Keep in mind the DDS can place any type of additional restriction on these permits that it deems necessary. These restrictions might include the time of day you may drive, places you may drive, and even the specific vehicles you’re allowed to operate.
If you need more help with restricted licenses, contact an attorney.
You may be eligible to get your license reinstated after the specified time passes and you meet certain requirements. For example, license suspensions due to DUI and controlled substance-related matters generally require you to pay fines, complete a DDS-approved Drug Use Risk Reduction Program, and wait a certain period of time.
Once you've satisfied all requirements, there are a couple of ways to start the process for reinstating your license.
You can apply in person at one of the DDS Customer Service Centers that offers reinstatement services (it’s wise to call ahead and make sure the one you want to visit actually does offer the service).
Or, you can request a reinstatement in writing. Include your:
- Full name, as listed on your driver’s license.
- Driver’s license number.
- Date of birth.
- Mailing address.
Mail your request to:
- Department of Driver Services
- P. O. Box 80447
- Conyers, GA 30013
If you have any questions about reinstating your license―including the requirements you must meet to do so― call the DDS at the telephone number for your area. You may also want to consult an attorney experienced with situations like yours.
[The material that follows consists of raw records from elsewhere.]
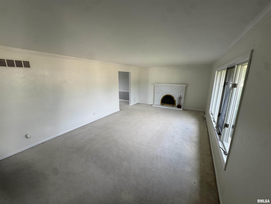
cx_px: 136
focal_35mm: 14
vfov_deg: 85.7
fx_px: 110
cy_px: 102
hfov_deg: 102.1
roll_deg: -0.7
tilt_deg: -13.6
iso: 64
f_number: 2.2
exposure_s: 1/99
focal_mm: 2.22
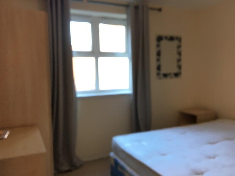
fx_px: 197
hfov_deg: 61.7
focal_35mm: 29
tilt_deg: -4.0
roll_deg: +0.5
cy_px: 88
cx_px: 118
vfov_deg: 48.2
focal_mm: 4.15
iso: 100
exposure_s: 1/33
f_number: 2.2
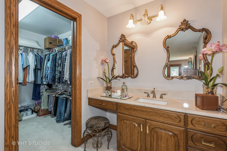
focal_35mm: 17
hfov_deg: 93.3
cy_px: 76
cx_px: 114
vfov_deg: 70.5
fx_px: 107
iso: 400
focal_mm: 17
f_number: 8
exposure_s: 1/8
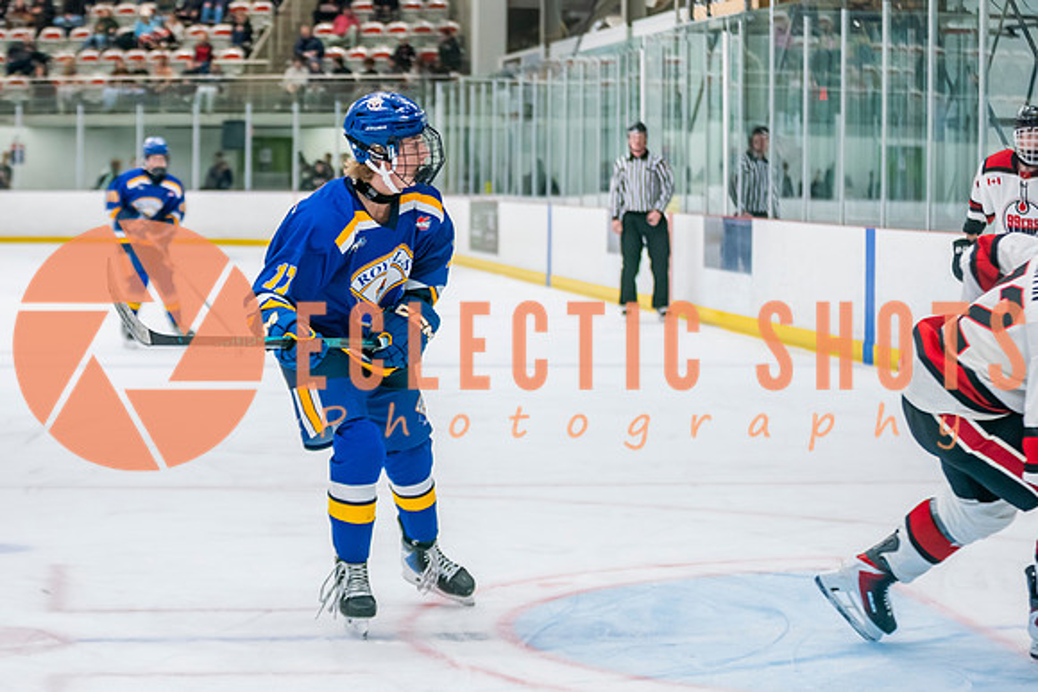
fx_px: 2944
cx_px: 426
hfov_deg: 20.0
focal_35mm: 102
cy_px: 311
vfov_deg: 13.4
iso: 1600
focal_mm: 70
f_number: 2.8
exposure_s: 1/640
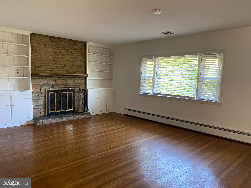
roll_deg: -1.6
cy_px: 94
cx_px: 126
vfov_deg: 53.1
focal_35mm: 26
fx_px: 189
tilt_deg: -7.1
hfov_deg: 67.3
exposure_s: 1/60
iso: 160
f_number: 1.8
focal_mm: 4.25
Remember, license suspensions sometimes result in increased insurance rates or canceled policies. If this happens to you, shop around for a new policy or one with lower rates at our Insurance Center.
The DDS can suspend, revoke, or cancel your license for a variety of reasons, and it’s best to check out its page about license suspensions and revocations, and then call the DDS at the telephone number for your area with any questions.
In the meantime, below are just a few of the misbehaviors you should avoid to keep your driving record clean―and your driving privileges intact.
Accumulating 15 or more points within a 24-month period can result in license suspension. This includes accumulating points in other states. There are a variety of reasons for accumulating points―from speeding and reckless driving to ignoring child restraint laws and failing to secure a load―so make sure you thoroughly understand the state’s point system.
Driving Like You Have No Sense
Fleeing from officers, committing a felony with your vehicle (including vehicular homicide), racing, leaving the scene of an accident―these are just a few of the instances that show the state you have no business behind the wheel of a vehicle.
Dealing with Drugs and Alcohol
Drugs and alcohol are grounds for license suspension, whether you’re caught driving under the influence or in possession of a controlled substance or marijuana. This also includes being convicted of manufacturing, cultivating, distributing, and selling controlled substances, as well as refusing to take a chemical test.
Failing to Appear in Court
Failing to appear in court or respond to a citation can result in license suspension.
License, Registration, and Insurance Problems
You can get a license suspension if you’re caught using your license or application in a fraudulent or fictitious way, as well as if you fail to maintain car insurance, or you drive on a suspended, revoked, or canceled vehicle registration.
Misbehaving Under the Age of 21
All the same infractions as above apply to you if you’re under the age of 21; however, there’s a slight difference in points accumulation.
You can get your license suspended if you’re:
- Under 21 and commit an offense worth four points.
- Under 18 and accumulate four points within a 12-month period.
Too, purchasing alcohol or misrepresenting your age or identity in order to purchase alcohol can result in a license suspension.